The solution, according to the preservation department's head Allyson Brooks, is to use what she calls the "NGO" model. To that end, the state Main Street program will be run on contract by the Washington Trust for Historic Preservation, which ran the program before the state took it over more than 20 years ago. The Trust already successfully manages two popular programs for the state, one that rehabilitates historic county court houses and another that restores old barns. The Trust is currently interviewing for a new staffer to run the state Main Street effort.
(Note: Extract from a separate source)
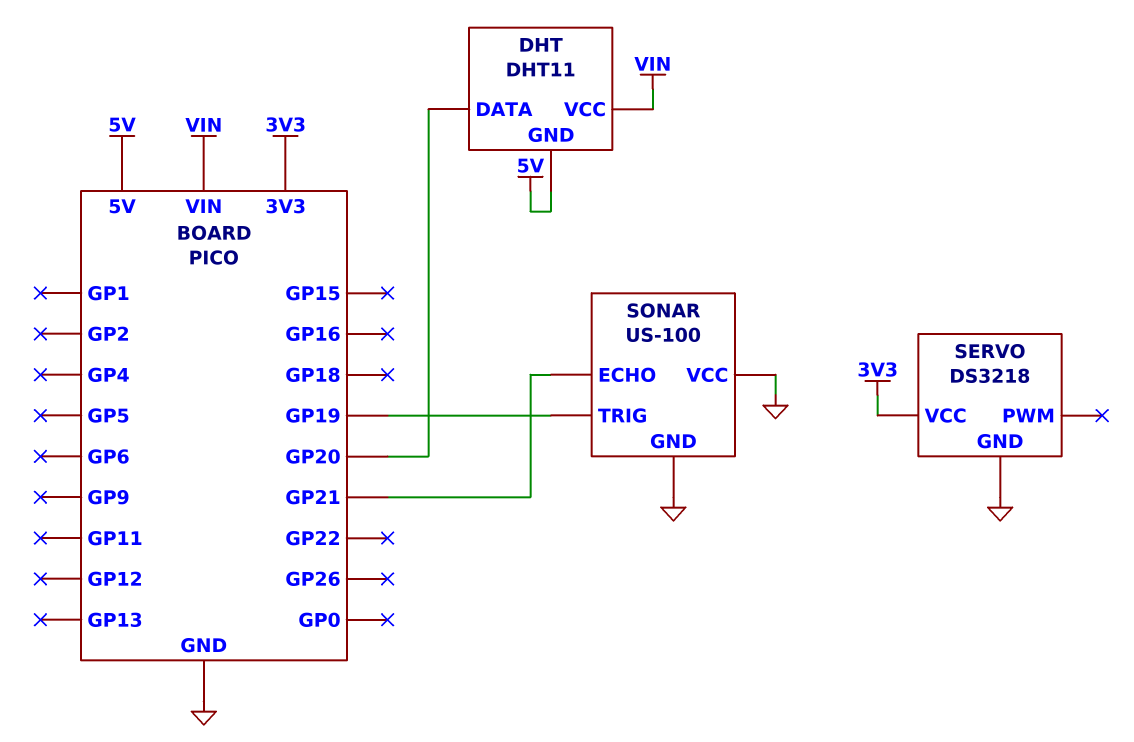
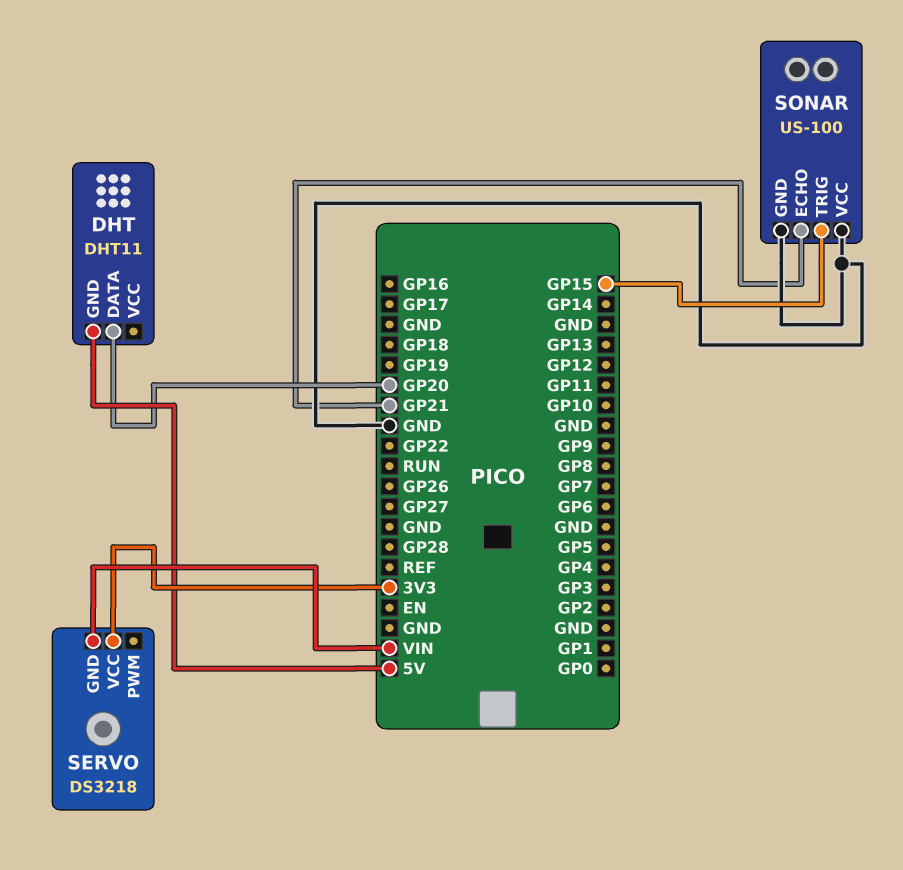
DHT pin VCC: VIN -> none
SERVO pin GND: GND -> VIN
SONAR pin TRIG: GP19 -> GP15

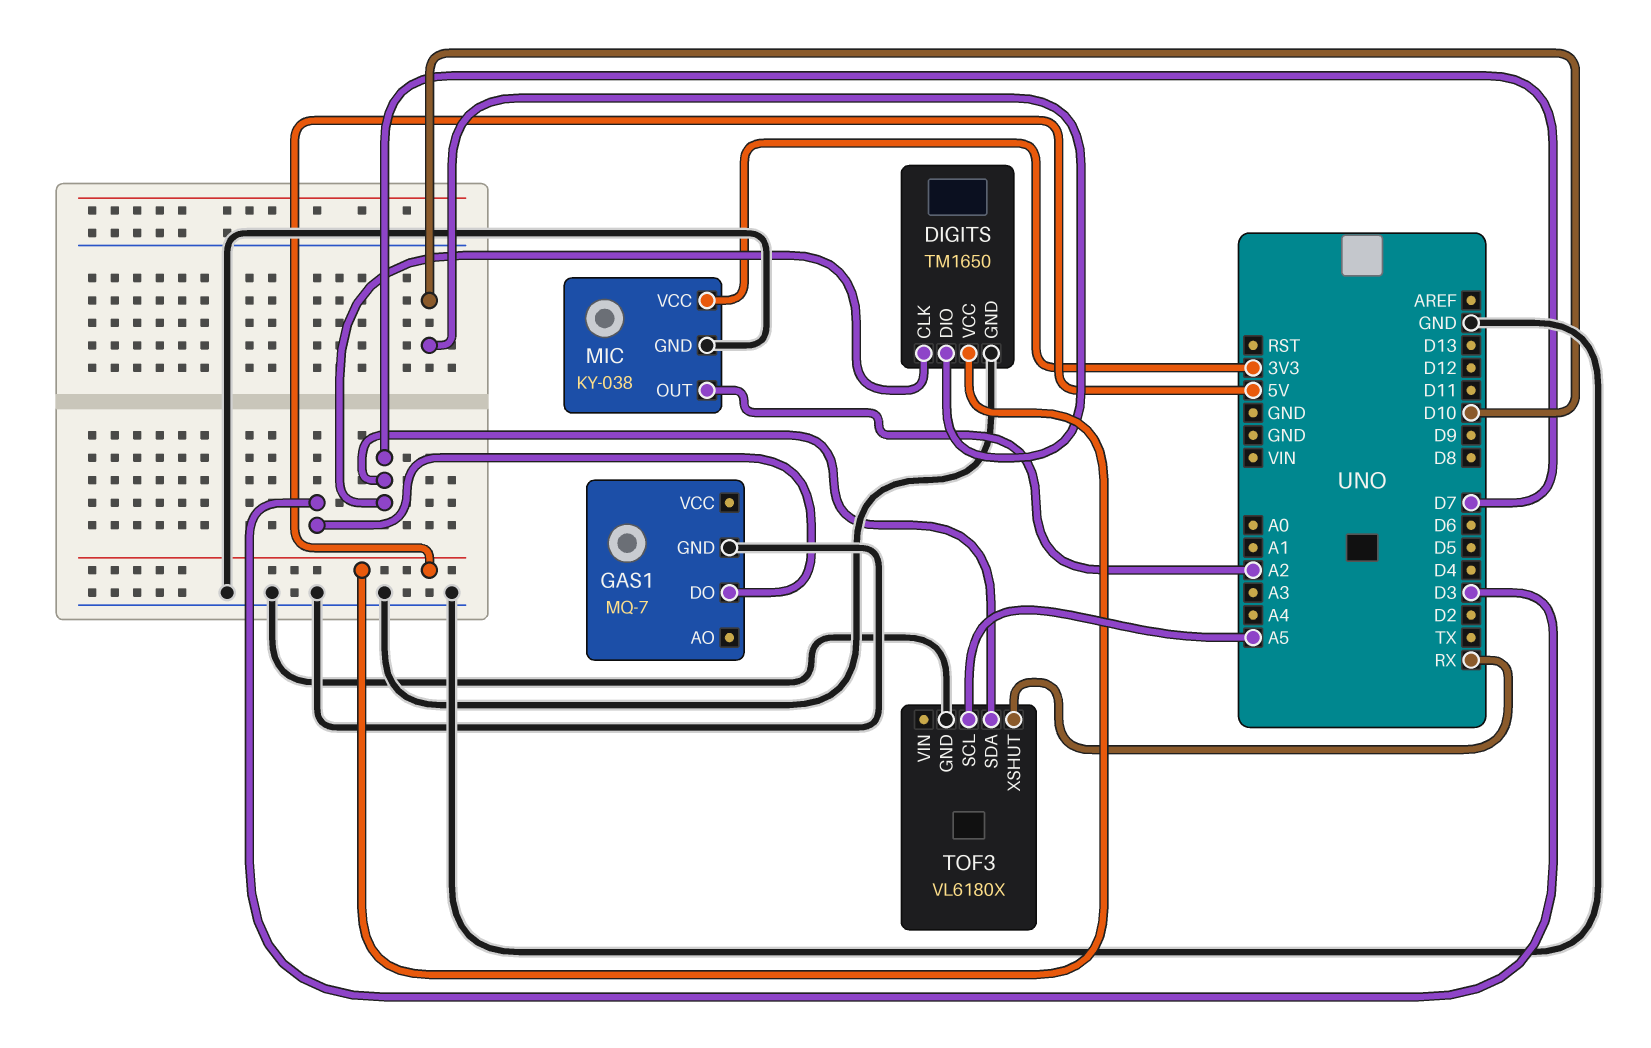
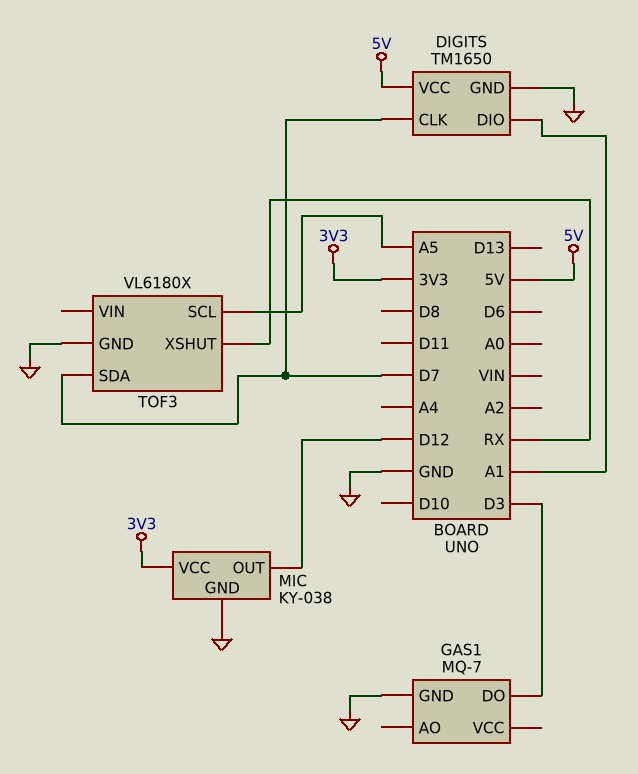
DIGITS pin DIO: D10 -> A1
MIC pin OUT: A2 -> D12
According to Brooks, her department will still administer the program, but the Trust will do outreach and work directly with the cities that are part of it. It's a one-year experiment, but it has virtues. One is expertise: the Main Street program was created by the National Trust for Historic Preservation, and the affiliated Washington Trust ran the program here previously. It is in sync with their mission, and it offers a chance to widen the donor base of support for Main Street. The Trust can also help with public awareness of the program and its benefits.
Another thing the Trust offers is lobbying power. Main Street offers some significant tax breaks for donors to the program. In Washington, donors to Main Street programs in cities under 190,000 population can get a big B&O tax credit.
The Trust is drafting legislation to extend that break to participants in bigger cities like Seattle, Tacoma, and Spokane. That's a potential benefit of Pioneer Square's joining the program and the Trust's management of it, providing impetus to extend the B&O benefit from small towns to large urban areas statewide.
That, in turn, could encourage more cities and neighborhoods to embrace economic revitalization through preservation.